▸ Brief
Reproduce the text lines of every item below word for word, leaving out the pictures.

▸ Records for this exercise
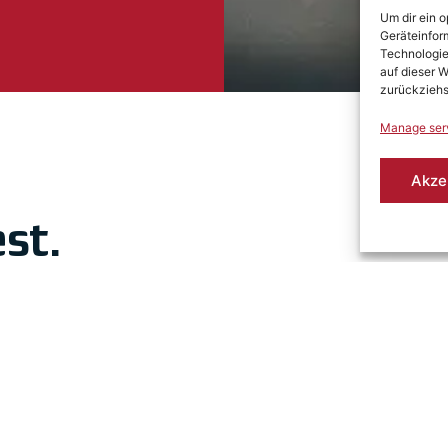
Um dir ein 
Geräteinfor
Technologie
auf dieser W
zurückziehs
Manage ser
Akze
st.
sts develop high-quality
orward with innovative solutions.
partments ensure a smooth,
r satisfaction in every respect.
yees is very important to us. That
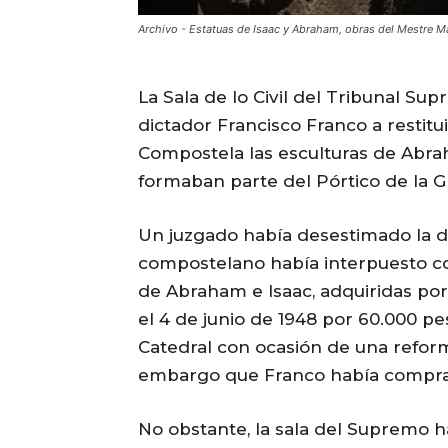
Archivo - Estatuas de Isaac y Abraham, obras del Mestre 
La Sala de lo Civil del Tribunal Su
dictador Francisco Franco a restit
Compostela las esculturas de Abra
formaban parte del Pórtico de la Gl
Un juzgado había desestimado la
compostelano había interpuesto con
de Abraham e Isaac, adquiridas por
el 4 de junio de 1948 por 60.000 pe
Catedral con ocasión de una reform
embargo que Franco había comprado
No obstante, la sala del Supremo ha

▸ Result
Um dir ein 
Geräteinfor
Technologie
auf dieser W
zurückziehs
Manage ser
Akze
st.
sts develop high-quality
orward with innovative solutions.
partments ensure a smooth,
r satisfaction in every respect.
yees is very important to us. That
Archivo - Estatuas de Isaac y Abraham, obras del Mestre 
La Sala de lo Civil del Tribunal Su
dictador Francisco Franco a restit
Compostela las esculturas de Abra
formaban parte del Pórtico de la Gl
Un juzgado había desestimado la
compostelano había interpuesto con
de Abraham e Isaac, adquiridas por
el 4 de junio de 1948 por 60.000 pe
Catedral con ocasión de una reform
embargo que Franco había comprado
No obstante, la sala del Supremo ha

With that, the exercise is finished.